- _Assignment_
Please repeat exactly the lines below from the one containing "Page size: 1241x1754." down to the one containing "List each element's", both included, and nothing else.

- _Source information_
- - - - -

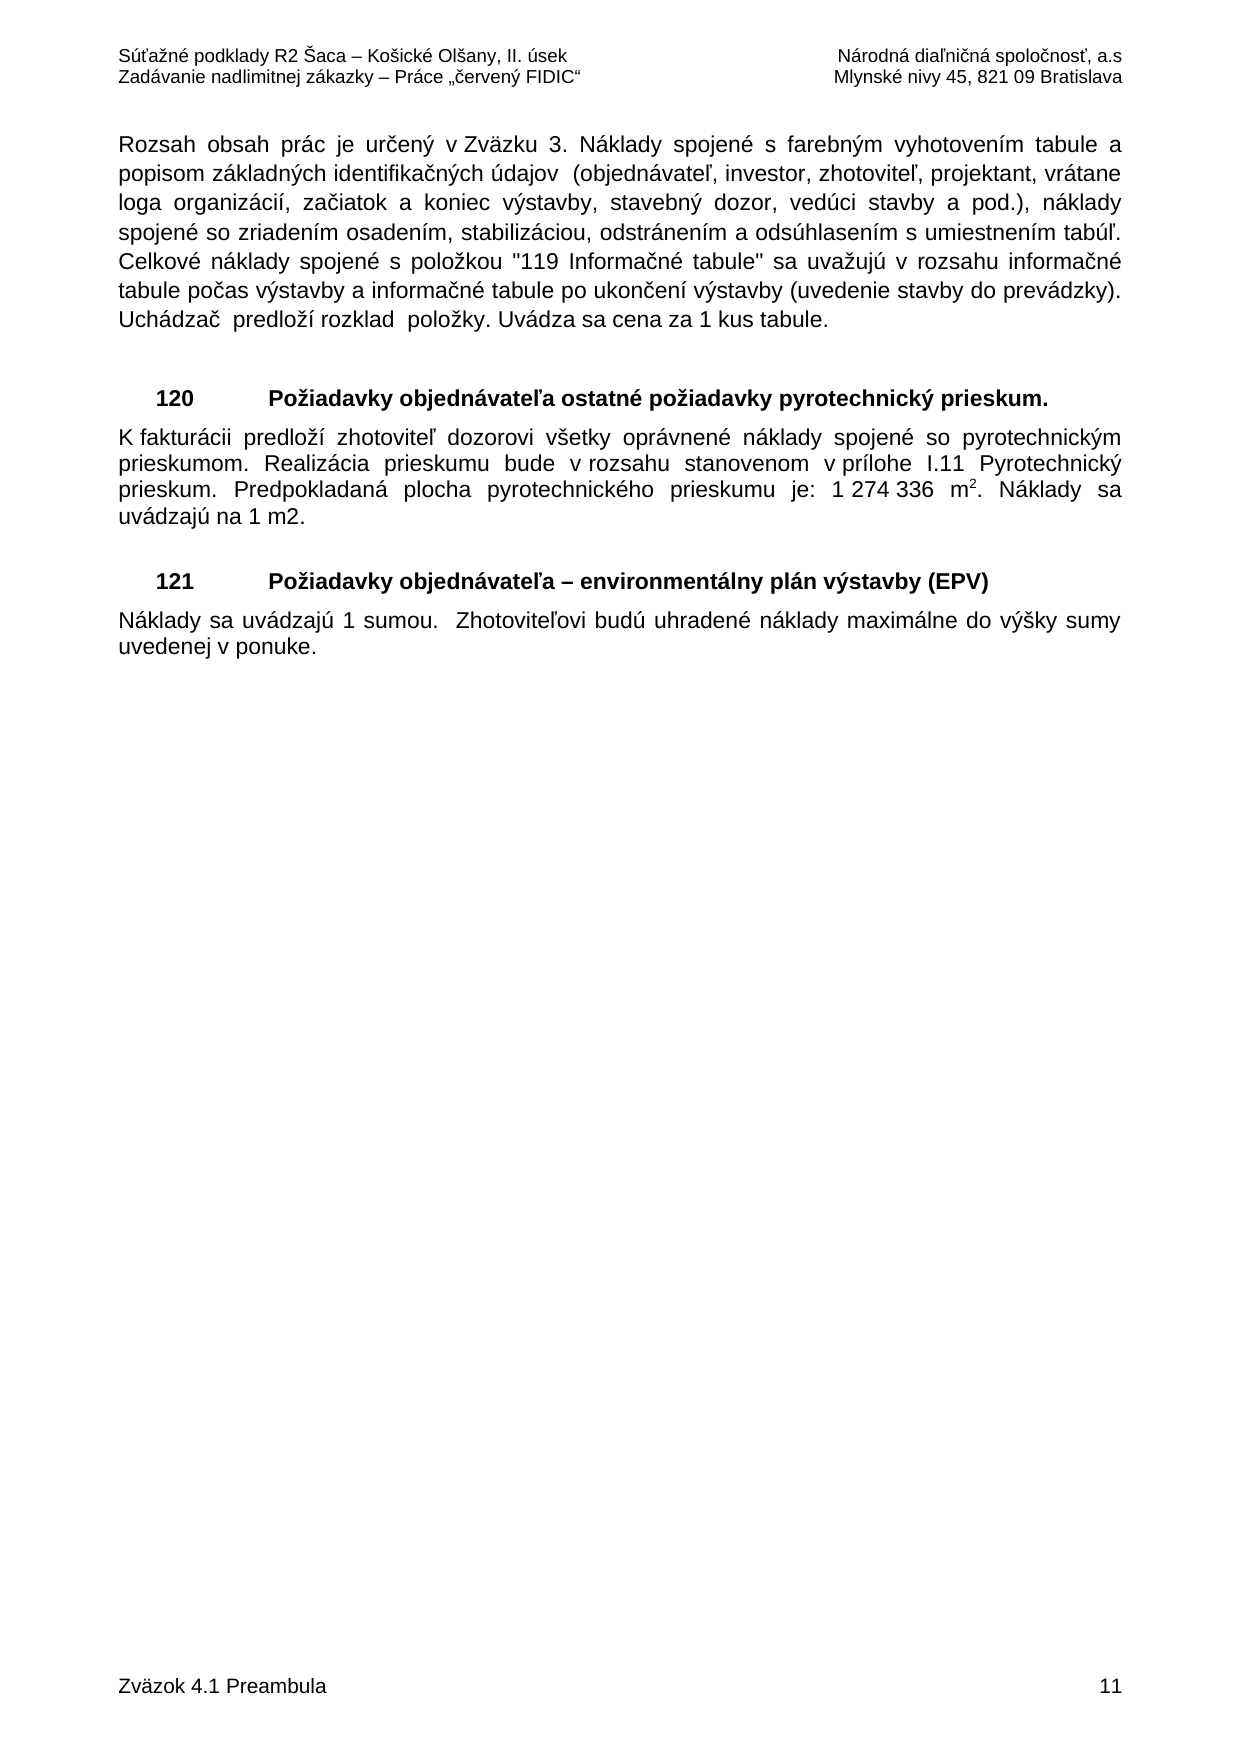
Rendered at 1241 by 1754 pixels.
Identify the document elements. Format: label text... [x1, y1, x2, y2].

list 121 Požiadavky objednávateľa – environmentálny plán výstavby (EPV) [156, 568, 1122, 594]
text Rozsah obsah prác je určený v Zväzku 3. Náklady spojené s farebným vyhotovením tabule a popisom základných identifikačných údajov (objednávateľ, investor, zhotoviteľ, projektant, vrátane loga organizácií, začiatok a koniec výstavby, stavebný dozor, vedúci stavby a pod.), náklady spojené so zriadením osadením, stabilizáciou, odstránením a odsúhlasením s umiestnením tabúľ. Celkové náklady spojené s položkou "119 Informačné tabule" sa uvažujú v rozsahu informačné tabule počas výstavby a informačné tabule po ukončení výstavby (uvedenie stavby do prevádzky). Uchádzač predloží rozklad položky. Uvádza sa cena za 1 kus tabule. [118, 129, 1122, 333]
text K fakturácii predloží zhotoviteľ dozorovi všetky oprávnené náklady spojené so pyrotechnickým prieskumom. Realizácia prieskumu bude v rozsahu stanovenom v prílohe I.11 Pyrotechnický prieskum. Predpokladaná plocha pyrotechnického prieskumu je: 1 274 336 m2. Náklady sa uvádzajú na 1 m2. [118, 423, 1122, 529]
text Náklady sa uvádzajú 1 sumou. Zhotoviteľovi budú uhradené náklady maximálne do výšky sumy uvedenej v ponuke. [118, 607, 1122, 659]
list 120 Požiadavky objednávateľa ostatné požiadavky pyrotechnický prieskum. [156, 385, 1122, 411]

- - - - -

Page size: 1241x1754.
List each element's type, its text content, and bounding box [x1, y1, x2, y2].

- - - - -

- _Result of the task_
Page size: 1241x1754.
List each element's type, its text content, and bounding box [x1, y1, x2, y2].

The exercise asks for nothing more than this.